Milly S. Barranger, Dean at the College of Fellows of the American Theatre and Distinguished Professor Emerita at The University of North Carolina at Chapel Hill, visited the Ransom Center in July on a fellowship funded by the Fleur Cowles Endowment to study the Audrey Wood papers for her upcoming book Audrey Wood and the Playwrights: Shaping American Theatre and Film in the Last Century. The book will be her fourth on pioneering women in the American theater in the mid-twentieth century. Below, she shares her experience working in the collections.
The Hazel H. Ransom Reading Room at the Ransom Center is a treasure of interstitial resources on American theater and its creators from Eugene O’Neill to Lillian Hellman and Terrence McNally. The Center’s award of a travel fellowship afforded me the opportunity to return for a second time to the Audrey Wood papers to do a complete review of the more than 60 boxes containing materials on the literary agent’s representation of playwrights and their plays for the commercial theater. The considerable files present the life and career of Audrey Wood (1905–1985), along with her clients and their playbills, scripts, musical scores, photographs, and correspondence, and the business records of the Liebling-Wood Agency. The correspondence between the literary agent and her clients reveals the nature of their relationships during Broadway failures and successes. As Audrey Wood said, the commercial theater is a “tough business,” and these files reveal just how difficult it was for clients and their agents in the mid-twentieth century.

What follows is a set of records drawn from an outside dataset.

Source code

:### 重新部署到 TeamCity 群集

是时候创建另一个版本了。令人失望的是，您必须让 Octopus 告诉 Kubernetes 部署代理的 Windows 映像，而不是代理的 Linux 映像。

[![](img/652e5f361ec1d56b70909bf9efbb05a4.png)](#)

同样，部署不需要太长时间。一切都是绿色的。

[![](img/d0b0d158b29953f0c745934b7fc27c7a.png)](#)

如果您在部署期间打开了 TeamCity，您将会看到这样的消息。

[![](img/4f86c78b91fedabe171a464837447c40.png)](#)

Based on my experiences in other research libraries, I have concluded that the ability to work with a collection that consolidates materials on the subject results in a highly productive research experience. I have written on subjects that required travel from one collection to another to review the career and interactions with associates and co-workers. The Center’s large collection of materials affords the researcher the luxury of remaining in one place to scrutinize, in this instance, the literary agent’s life story.
In addition, the ambience and orderliness of the Reading Room favors uninterrupted scholarship in the knowledge that across the table from you other research fellows are hard at work on Irish dramatic literature or Tom Stoppard. In other words, although undisturbed, you share the company of exceptional scholars.
The splendor of the Reading Room is that the researcher’s needs have been carefully anticipated in the organization of the collections, the retrieval system for files, the attentive staff, and the ambience of the room itself. It is my hope that my next research project mandates a return to the Ransom Center.